◆ **LIST OF TASKS**:
**1)** In the review of George Howell's book, to whom is the book dedicated?
**2)** Reproduce the stretch of the review from "Among the productions" through "leader, old style." word for word.

◆ **EXCERPT**:
#####
Fossil Remains, Justice, 28th February 1903, p.4.
Transcribed by Ted Crawford.
Marked up by Einde O’Callaghan for the Marxists’ Internet Archive.
Among the productions of the book-market of 1902, on social and labour questions, one of the most interesting is the record of Mr. George Howell’s experiences as labour-politician, leader, and agitator, during well-nigh the last half of the nineteenth century. That Mr. Howell is a veteran who has worked hard throughout his life on labour questions, we all know; but no one who reads his Labour Legislation, Labour Movements, Labour Leaders in spite of the tone of easy optimism that pervades it, can fail to regard it otherwise than as a record of failure, in the light of the present position of labour politics, and the labour question generally, albeit a failure presaged by the treacherous appearance of temporary success. Mr. George Howell, and, we may add, his friend, Mr. Robert Applegarth, to whom the book is dedicated, are excellent types of the labour leader, old style.
#####
◆ **DATA SHOWN**:
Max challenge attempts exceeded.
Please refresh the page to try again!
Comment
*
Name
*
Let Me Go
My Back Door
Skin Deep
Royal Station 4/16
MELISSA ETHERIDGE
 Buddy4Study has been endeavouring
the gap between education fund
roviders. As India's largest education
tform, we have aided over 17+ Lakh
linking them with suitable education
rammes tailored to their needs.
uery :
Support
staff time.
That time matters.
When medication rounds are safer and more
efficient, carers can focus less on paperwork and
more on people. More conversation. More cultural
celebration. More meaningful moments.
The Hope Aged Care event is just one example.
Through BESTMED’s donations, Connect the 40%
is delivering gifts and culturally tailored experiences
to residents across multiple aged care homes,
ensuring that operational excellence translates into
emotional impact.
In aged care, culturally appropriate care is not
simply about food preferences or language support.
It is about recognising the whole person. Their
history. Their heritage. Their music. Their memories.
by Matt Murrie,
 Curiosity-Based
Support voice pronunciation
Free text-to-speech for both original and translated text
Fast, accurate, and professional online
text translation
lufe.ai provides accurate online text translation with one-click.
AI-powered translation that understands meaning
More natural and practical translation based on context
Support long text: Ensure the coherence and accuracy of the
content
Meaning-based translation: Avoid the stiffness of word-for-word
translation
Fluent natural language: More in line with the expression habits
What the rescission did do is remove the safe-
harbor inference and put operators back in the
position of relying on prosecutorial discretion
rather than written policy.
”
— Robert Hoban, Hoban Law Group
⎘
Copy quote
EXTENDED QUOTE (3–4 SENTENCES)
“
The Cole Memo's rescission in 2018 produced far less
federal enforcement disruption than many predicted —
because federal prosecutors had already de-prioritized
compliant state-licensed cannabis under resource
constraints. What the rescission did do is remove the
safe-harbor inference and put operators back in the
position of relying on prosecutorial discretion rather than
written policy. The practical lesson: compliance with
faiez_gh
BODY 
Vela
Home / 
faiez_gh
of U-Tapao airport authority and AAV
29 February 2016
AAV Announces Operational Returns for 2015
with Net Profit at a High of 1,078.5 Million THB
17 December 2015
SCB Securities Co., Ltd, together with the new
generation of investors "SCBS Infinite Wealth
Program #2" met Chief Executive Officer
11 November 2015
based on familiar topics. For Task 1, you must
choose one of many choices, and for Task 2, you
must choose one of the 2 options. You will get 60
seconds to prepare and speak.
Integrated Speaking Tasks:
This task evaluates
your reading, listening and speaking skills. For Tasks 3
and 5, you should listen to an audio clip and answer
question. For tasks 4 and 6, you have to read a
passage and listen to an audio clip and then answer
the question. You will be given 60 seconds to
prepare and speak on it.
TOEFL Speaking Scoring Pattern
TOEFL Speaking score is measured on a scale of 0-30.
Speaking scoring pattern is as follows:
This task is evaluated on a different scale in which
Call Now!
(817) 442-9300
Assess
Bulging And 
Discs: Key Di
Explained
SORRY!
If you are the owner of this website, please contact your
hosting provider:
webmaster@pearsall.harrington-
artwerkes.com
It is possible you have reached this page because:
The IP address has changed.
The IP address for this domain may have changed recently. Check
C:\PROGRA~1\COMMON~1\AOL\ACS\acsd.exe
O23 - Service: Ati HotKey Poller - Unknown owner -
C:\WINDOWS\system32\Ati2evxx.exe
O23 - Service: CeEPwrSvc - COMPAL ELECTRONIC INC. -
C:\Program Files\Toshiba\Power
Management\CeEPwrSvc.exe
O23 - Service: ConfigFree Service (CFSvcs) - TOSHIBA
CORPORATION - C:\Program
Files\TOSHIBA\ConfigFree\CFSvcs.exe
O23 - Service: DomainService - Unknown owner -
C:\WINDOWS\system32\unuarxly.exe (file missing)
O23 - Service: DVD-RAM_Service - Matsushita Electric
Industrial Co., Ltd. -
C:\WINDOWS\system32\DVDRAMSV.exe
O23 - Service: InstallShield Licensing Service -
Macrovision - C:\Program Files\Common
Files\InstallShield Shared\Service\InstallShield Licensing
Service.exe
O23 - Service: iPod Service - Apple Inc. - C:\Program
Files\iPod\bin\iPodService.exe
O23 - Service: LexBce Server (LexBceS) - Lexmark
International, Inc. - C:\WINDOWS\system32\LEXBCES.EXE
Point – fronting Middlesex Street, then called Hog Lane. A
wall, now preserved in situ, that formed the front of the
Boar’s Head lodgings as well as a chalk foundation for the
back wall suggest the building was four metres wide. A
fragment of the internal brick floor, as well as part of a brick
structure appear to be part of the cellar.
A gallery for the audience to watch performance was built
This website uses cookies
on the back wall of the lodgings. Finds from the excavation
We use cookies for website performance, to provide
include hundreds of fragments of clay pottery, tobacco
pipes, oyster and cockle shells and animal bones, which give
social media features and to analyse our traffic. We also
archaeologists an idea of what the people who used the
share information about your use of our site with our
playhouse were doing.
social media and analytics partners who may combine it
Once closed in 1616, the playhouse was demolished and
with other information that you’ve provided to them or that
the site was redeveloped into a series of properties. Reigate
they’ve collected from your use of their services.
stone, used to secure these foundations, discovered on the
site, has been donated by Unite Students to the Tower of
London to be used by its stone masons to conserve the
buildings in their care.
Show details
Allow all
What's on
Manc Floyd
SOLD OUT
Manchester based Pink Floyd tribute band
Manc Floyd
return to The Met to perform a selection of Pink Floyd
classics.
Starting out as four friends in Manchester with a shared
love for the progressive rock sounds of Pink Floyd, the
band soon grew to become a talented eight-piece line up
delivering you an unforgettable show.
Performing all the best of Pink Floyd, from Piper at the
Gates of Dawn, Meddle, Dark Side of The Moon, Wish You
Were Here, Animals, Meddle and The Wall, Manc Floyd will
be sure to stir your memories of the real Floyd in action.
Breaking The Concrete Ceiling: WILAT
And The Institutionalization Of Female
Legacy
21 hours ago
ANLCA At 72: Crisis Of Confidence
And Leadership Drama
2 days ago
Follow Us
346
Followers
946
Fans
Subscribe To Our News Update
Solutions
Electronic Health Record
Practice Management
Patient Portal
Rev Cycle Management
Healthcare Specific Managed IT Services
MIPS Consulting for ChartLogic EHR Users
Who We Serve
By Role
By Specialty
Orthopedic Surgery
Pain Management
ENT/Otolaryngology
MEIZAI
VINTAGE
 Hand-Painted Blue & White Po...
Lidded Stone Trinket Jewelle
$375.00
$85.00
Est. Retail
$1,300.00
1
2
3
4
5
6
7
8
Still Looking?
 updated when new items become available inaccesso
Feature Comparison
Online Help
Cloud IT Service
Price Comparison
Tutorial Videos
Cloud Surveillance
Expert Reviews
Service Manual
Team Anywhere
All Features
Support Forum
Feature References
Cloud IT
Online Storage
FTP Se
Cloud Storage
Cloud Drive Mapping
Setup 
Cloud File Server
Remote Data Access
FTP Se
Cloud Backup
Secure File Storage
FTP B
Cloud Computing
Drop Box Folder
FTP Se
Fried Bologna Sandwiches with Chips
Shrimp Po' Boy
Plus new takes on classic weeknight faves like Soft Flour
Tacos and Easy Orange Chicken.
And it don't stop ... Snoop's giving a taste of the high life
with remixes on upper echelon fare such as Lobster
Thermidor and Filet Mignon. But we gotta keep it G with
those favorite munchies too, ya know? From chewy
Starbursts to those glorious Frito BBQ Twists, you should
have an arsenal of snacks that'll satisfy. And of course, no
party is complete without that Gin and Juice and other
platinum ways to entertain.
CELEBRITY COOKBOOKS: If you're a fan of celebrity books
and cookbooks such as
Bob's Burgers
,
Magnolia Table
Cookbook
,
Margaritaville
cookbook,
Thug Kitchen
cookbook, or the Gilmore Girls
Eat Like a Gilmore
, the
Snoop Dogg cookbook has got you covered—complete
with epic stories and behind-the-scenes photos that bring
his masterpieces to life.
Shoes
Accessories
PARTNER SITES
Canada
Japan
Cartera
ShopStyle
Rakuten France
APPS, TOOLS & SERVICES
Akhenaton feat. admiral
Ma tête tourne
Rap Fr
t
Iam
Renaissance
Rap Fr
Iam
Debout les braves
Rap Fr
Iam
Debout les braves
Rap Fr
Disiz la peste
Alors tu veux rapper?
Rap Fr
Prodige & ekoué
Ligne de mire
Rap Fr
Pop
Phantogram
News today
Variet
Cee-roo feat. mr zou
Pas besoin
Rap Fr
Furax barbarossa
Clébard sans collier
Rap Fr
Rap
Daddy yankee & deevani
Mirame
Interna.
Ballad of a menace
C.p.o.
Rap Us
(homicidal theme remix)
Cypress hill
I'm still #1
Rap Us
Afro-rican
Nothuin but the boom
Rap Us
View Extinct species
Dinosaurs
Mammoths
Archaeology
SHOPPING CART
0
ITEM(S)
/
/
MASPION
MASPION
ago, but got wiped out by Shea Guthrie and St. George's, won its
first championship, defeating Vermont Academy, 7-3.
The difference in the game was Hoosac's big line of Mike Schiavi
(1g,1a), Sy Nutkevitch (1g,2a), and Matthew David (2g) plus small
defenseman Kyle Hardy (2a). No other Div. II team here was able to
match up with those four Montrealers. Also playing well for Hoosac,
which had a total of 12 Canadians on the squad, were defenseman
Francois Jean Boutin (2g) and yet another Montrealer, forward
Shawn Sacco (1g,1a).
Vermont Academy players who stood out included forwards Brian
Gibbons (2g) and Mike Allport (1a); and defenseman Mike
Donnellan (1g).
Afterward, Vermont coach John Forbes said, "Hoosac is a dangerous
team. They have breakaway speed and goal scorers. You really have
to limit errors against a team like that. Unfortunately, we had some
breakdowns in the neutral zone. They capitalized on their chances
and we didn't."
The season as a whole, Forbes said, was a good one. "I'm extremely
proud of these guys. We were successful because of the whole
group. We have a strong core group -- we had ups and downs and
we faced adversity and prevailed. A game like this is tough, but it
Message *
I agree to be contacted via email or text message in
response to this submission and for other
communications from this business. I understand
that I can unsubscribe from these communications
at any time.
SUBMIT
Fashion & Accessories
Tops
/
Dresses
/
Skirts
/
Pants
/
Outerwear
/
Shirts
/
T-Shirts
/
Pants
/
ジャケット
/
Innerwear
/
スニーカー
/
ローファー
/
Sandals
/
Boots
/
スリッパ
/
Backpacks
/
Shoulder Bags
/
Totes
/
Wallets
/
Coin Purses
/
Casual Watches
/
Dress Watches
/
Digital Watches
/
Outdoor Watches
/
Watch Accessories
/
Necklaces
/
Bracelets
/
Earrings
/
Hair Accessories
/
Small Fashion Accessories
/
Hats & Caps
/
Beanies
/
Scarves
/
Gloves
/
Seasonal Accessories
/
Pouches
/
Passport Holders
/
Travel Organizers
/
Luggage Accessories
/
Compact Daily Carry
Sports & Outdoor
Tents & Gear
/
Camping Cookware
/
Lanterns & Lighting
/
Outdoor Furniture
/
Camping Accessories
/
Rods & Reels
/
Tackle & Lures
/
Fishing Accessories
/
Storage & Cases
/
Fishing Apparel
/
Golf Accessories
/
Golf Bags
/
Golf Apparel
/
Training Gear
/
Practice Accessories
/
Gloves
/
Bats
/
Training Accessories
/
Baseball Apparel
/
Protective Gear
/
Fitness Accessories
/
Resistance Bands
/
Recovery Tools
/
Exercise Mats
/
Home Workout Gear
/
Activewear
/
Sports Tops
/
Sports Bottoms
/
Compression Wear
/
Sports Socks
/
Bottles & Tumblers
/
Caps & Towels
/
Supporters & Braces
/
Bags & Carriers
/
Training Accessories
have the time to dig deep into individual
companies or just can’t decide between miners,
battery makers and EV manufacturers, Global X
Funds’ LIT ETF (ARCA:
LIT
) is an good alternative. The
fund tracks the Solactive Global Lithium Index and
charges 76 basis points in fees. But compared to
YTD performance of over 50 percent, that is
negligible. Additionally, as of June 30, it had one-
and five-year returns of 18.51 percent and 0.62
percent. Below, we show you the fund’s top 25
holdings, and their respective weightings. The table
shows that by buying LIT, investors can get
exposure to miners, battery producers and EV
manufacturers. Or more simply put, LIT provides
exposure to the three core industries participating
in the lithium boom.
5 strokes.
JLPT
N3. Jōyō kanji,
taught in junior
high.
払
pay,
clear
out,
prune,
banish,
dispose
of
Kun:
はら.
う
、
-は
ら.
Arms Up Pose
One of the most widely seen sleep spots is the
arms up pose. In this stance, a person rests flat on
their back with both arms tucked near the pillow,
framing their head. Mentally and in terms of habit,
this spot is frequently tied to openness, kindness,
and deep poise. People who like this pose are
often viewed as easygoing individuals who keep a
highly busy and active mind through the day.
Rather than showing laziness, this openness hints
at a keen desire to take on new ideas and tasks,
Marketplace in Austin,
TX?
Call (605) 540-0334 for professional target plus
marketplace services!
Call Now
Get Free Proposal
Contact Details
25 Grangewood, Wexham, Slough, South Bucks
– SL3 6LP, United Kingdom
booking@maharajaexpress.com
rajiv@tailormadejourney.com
#####
◆ **EXPECTED RESULTS**:
**1)** Mr. Robert Applegarth

**2)**
Among the productions of the book-market of 1902, on social and labour questions, one of the most interesting is the record of Mr. George Howell’s experiences as labour-politician, leader, and agitator, during well-nigh the last half of the nineteenth century. That Mr. Howell is a veteran who has worked hard throughout his life on labour questions, we all know; but no one who reads his Labour Legislation, Labour Movements, Labour Leaders in spite of the tone of easy optimism that pervades it, can fail to regard it otherwise than as a record of failure, in the light of the present position of labour politics, and the labour question generally, albeit a failure presaged by the treacherous appearance of temporary success. Mr. George Howell, and, we may add, his friend, Mr. Robert Applegarth, to whom the book is dedicated, are excellent types of the labour leader, old style.